**Task to complete**
Nothing in the data should change when you return it, but leave the pictures out.
..............................
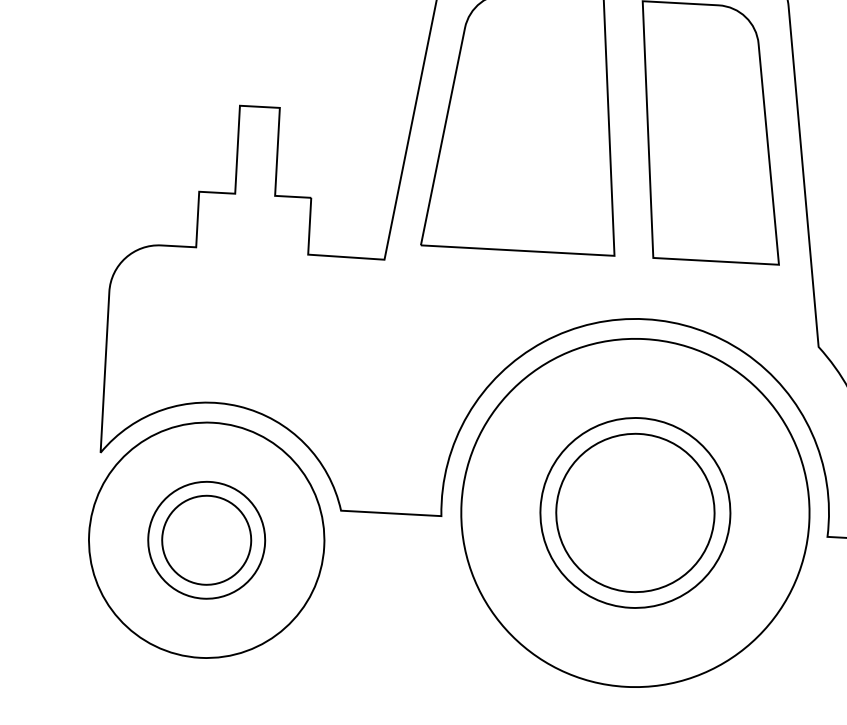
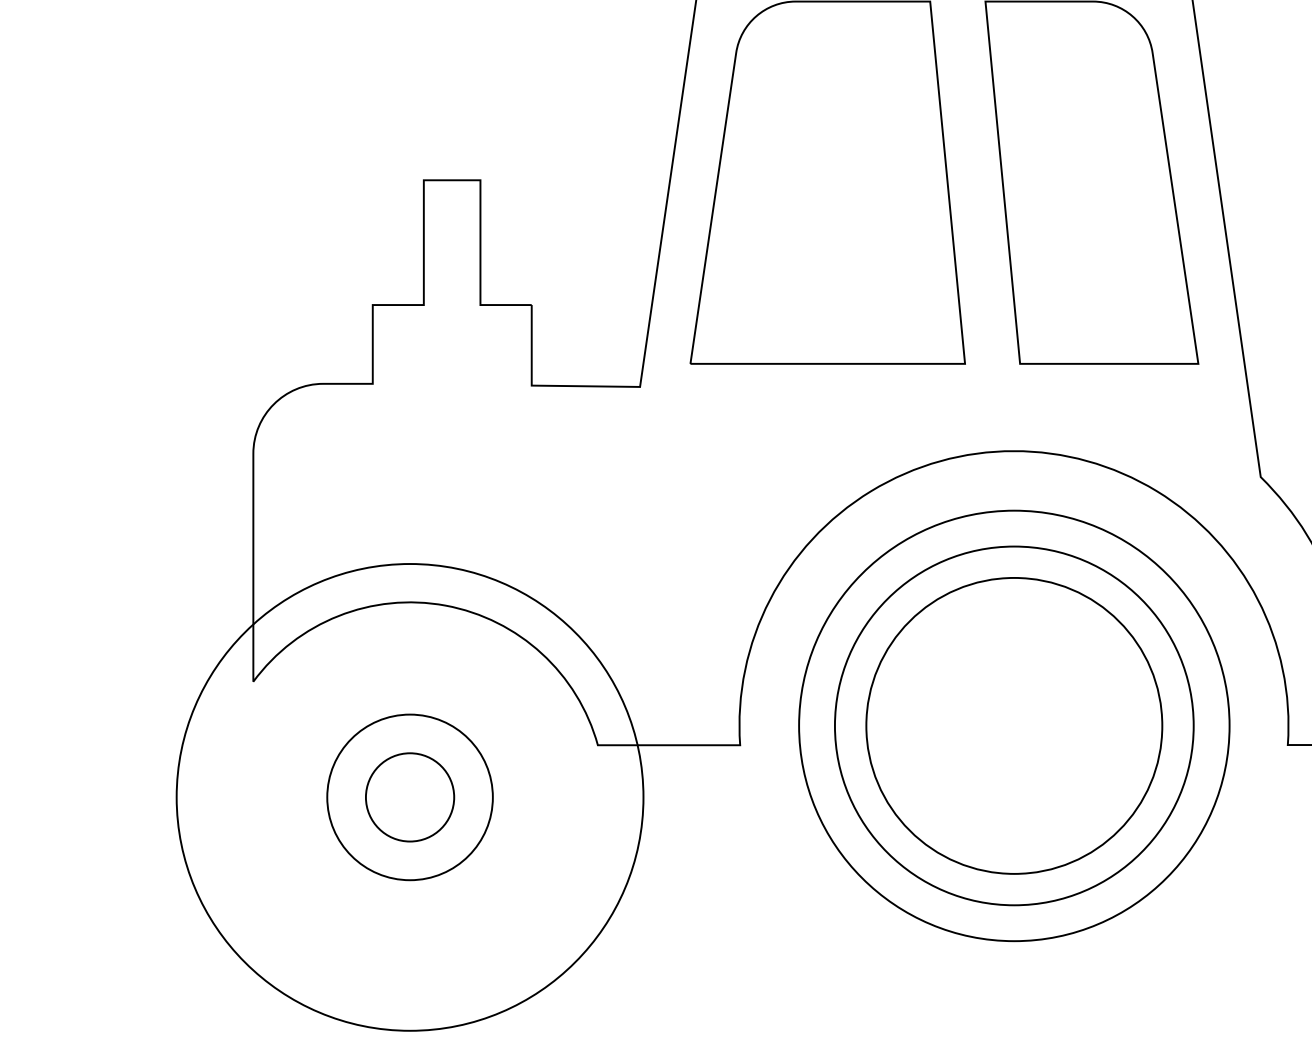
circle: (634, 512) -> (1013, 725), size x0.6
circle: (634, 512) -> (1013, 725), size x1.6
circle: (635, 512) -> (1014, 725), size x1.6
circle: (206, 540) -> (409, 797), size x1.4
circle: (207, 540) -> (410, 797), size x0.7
..............................
**Result for this exercise**
circle: (634, 512) -> (1013, 725), size x0.6
circle: (634, 512) -> (1013, 725), size x1.6
circle: (635, 512) -> (1014, 725), size x1.6
circle: (206, 540) -> (409, 797), size x1.4
circle: (207, 540) -> (410, 797), size x0.7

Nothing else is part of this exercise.